Leverage – Sophie

We’re first introduced to Sophie, as a character, as a fifth-ranger character, someone who’s introduced because the other characters are known factors. That’s when we’re given her generally defining characteristic: Sophie is someone who wants to be a legitimate actor, but who is terrible at it. Her skill as an actor is only brought out in cons, where she can somehow slip into character – a range of characters, even – excellently. This is a trait that’s only really emphasised in the first season – the recurrent theme of her being dreadful as an actress, despite regular and repeated efforts to be one. It’s usually used as a joke or a continuity nod.

One of my favourite examples is when Sophie is soliciting feedback from the crew, you get to see how they all handle being confronted with a friend they want to lie to: Nate attempts to bluff his way over the line, Hardison and Elliot are both extremely uncomfortable, and Parker, being Parkery, indicates she loved it, in no small part because she had no boundaries for what constituted normal.

That’s our basic tension of Sophie: She’s really, really good at something, and she’s not good at it in the way she wants to be. As the story progresses, it gets worse for her: Her skill at keeping people at a distance has holes in it to start with, and she gets worse and worse at it, with events that shake her feeling of safety and inviolability. By the time someone attempts on her life, she literally runs away from the group in an effort to re-establish some sense of control over her life.

A sense that doesn’t return until she’s back with them, and that was perfectly timed to the actress’ pregnancy, but anyway.

Sophie is typically presented as a mother character in the found-family structure; she’s the one who sides with Nate in public to allow for some comforting structure, then restructures the complaint to him so he has to address it. The suite of tools she brings to the table are also some of those that have – in a broad, general sense – appeal to people like, well, my mum.

Sophie doesn’t punch people, doesn’t force people, she doesn’t even acquire secrets or slide around back doors. Sophie walks up to the front door and uses confidence in its purest form to manipulate the people she’s dealing with. When the time comes to convince people of things, she does it by showing them things that fit the world that they expect to see, and relies on them to make a natural mistake. It’s very compelling, it’s artful; she constructs a fantastic vision of the world and makes people around her feel it is true for long enough.
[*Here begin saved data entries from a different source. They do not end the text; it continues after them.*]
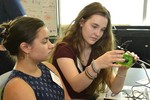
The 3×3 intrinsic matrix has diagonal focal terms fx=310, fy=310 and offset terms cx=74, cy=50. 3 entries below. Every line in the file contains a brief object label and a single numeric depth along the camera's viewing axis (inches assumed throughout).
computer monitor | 79.7
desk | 70.8
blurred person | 86.4
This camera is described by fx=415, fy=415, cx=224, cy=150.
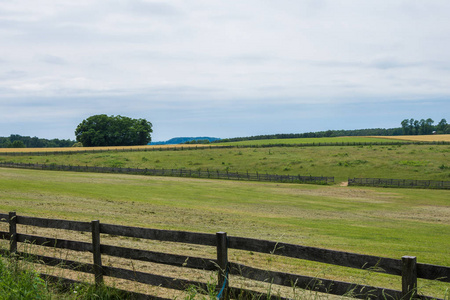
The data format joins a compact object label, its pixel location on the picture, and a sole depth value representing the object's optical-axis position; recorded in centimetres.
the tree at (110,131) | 16088
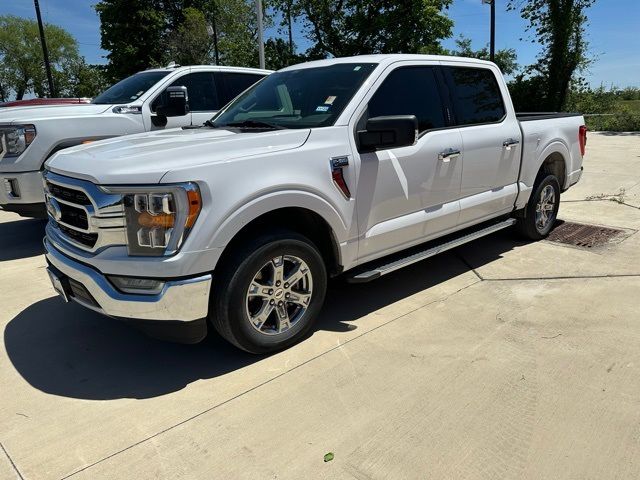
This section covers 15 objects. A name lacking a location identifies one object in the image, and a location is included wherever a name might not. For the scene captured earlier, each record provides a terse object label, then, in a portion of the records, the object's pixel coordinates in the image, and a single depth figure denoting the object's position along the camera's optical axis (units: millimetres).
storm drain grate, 5727
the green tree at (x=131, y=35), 36781
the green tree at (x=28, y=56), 54250
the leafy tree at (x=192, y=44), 32938
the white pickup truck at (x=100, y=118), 5508
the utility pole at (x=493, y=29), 21328
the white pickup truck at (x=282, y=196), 2820
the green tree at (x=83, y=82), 50406
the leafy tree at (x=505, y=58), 33344
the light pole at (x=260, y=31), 15886
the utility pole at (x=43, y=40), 23738
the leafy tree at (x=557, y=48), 23312
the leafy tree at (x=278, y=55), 37219
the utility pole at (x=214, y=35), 23088
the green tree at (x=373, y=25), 29219
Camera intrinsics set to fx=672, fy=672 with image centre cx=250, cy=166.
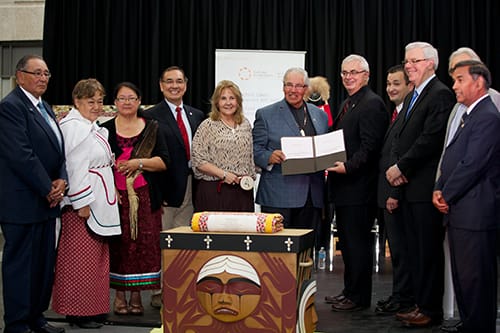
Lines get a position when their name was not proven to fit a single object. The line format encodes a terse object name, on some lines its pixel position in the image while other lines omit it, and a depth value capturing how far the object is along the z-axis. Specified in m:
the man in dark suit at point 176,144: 4.35
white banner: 7.77
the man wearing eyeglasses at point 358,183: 4.12
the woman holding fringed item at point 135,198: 4.07
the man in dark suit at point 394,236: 3.93
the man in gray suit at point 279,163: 4.13
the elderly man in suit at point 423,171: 3.69
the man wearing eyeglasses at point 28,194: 3.39
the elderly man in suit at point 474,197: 3.25
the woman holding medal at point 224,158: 4.17
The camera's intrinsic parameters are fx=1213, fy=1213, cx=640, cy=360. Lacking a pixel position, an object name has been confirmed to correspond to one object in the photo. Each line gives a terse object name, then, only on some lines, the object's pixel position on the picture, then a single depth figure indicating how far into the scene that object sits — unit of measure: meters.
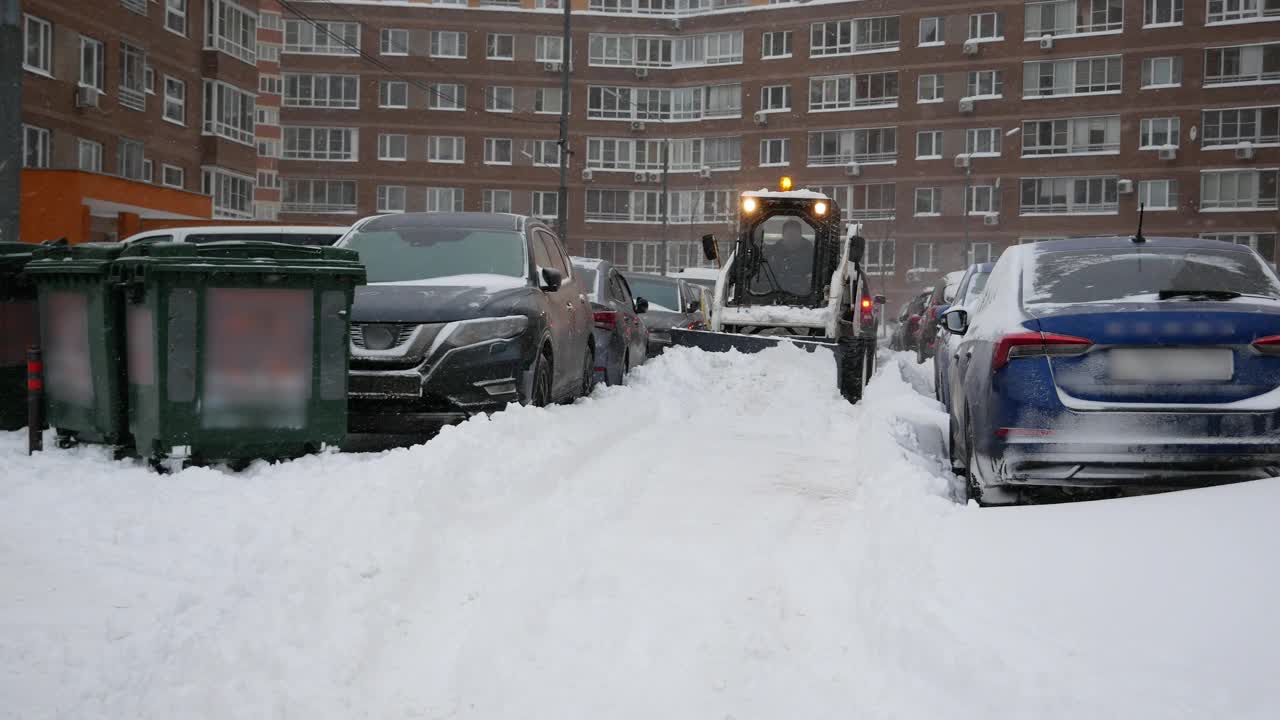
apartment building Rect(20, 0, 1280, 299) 56.94
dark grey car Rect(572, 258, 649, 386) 13.84
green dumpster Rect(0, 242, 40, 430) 9.06
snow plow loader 17.36
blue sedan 5.93
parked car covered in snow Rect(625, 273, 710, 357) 19.39
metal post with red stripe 8.24
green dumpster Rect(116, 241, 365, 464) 7.41
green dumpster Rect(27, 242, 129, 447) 7.83
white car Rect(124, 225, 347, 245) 14.56
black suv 9.08
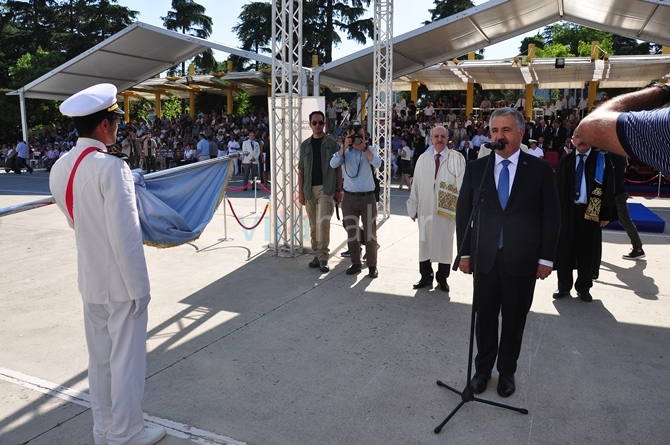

At the same time, the character of Sophie is one who more than any of the other characters, connects to real things. She’s not nursing some deep trauma, she isn’t dealing with reconciling visions of herself or enormous guilt. She isn’t addicted to power or success, Sophie is a person who most primarily is interested in what money lets her do, and once it becomes possible, who that lets her help. Even in the earliest part of the series, she leaps to using the tools she has to make people’s lives better, taking over from Nate when he’s too black-out-drunk to get involved.

Sophie is, in this way, an everyperson character to connect with. And as an actress, in a piece of media that requires actors and actresses to make, it serves as a meta reminder that she is letting us step into that work and fantasise for a time about being very good at making people believe us and using that power for good. Maybe that’s all Leverage needs to do. It’s a series that teaches us about things – real things – that are bad, and cruel, in our world, and frames them as things that we should want to oppose, things that we should want to deal with.

It’s a small thing, but it means that when things like Wage Theft come up in the news, our response isn’t just ‘oh well,’ but are instead deeply angered because we recognise what those problems are.

And Sophie, for all her sophistication and her fantastic personality, her ridiculous realities that she creates, she is the person we can see like ourselves, helping to push against them.

Or maybe not. Maybe you’re like me. Maybe Sophie doesn’t ring for you like that. But I’m absolutely certain, that for everyone who wants, in a story like this, for there to be someone as The Adult In The Room, feel gratified and relieved every time they hear Sophie step up and assert exactly that.